Fugitive Soldiers on Neutral Territory.
§ 338. A neutral may grant asylum to single soldiers of belligerents who take refuge on his territory, although he need not do so, and may at once send them back to the place they came from. If he grants such asylum, his duty of impartiality obliges him to disarm the fugitives and to take such measures as are necessary to prevent them from rejoining their forces. But it must be emphasised that it is practically impossible for a neutral to be so watchful as to detect every single fugitive who enters his territory. It will always happen that such fugitives steal into neutral territory and leave it again later on to rejoin their forces without the neutral being responsible. And, before he can incur responsibility for not doing so, a neutral must actually be in a position to detain such fugitives. Thus Luxemburg, during the Franco-German War, could not prevent hundreds of French soldiers, who, after the capitulation of Metz, fled into her territory, from rejoining the French forces; because, according to the condition[658] of her neutralisation, she is not allowed to keep an army, and therefore, in contradistinction to Switzerland and Belgium, was unable to mobilise troops for the purpose of fulfilling her duty of impartiality.

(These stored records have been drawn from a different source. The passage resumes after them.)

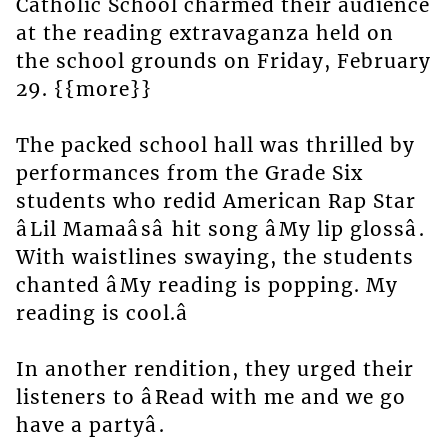
Catholic School charmed their audience
at the reading extravaganza held on
the school grounds on Friday, February
29. {{more}}
The packed school hall was thrilled by
performances from the Grade Six
students who redid American Rap Star
âLil Mamaâsâ hit song âMy lip glossâ.
With waistlines swaying, the students
chanted âMy reading is popping. My
reading is cool.â
In another rendition, they urged their
listeners to âRead with me and we go
have a partyâ.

[658] See above, [vol. I. § 100].
Neutral Territory and Fugitive Troops.
§ 339. On occasions during war large bodies of troops, or even a whole army, are obliged to cross the neutral frontier for the purpose of escaping captivity. A neutral need not permit this, and may repulse them on the spot, but he may also grant asylum. It is, however, obvious that the presence of such troops on neutral territory is a danger for the other party. The duty of impartiality incumbent upon a neutral obliges him, therefore, to disarm such troops at once, and to guard them so as to insure their not again performing military acts against the enemy during the war. Convention V. enacts the following rules:—
Article 11: "A neutral Power which receives in its territory troops belonging to the belligerent armies shall detain them, if possible, at some distance from the theatre of war. It may keep them in camps, and even confine them in fortresses or localities assigned for the purpose. It shall decide whether officers are to be left at liberty on giving their parole that they will not leave the neutral territory without authorisation."
Article 12: "In the absence of a special Convention, the neutral Power shall supply the interned with the food, clothing, and relief which the dictates of humanity prescribe. At the conclusion of peace, the expenses caused by internment shall be made good."
It is usual for troops who are not actually pursued by the enemy—for if pursued they have no time for it—to enter through their commander into a convention with the representative of the neutral concerned, stipulating the conditions upon which they cross the frontier and give themselves into the custody of the neutral. Such conventions are valid without needing ratification, provided they contain only such stipulations as do not disagree with International Law and as concern only the requirements of the case.
Stress must be laid on the fact that, although the detained troops are not prisoners of war captured by the neutral, they are nevertheless in his custody, and therefore under his disciplinary power, just as prisoners of war are under the disciplinary power of the State which keeps them in captivity. They do not enjoy the exterritoriality—see above, [Vol. I. § 445]—due to armed forces abroad because they are disarmed. As the neutral is required to prevent them from escaping, he must apply stern measures, and he may punish severely every member of the detained force who attempts to frustrate such measures or does not comply with the disciplinary rules regarding order, sanitation, and the like.
The most remarkable instance known in history is the asylum granted by Switzerland during the Franco-German War to a French army of 85,000 men with 10,000 horses which crossed the frontier on February 1, 1871.[659] France had, after the conclusion of the war, to pay about eleven million francs for the maintenance of this army in Switzerland during the rest of the war.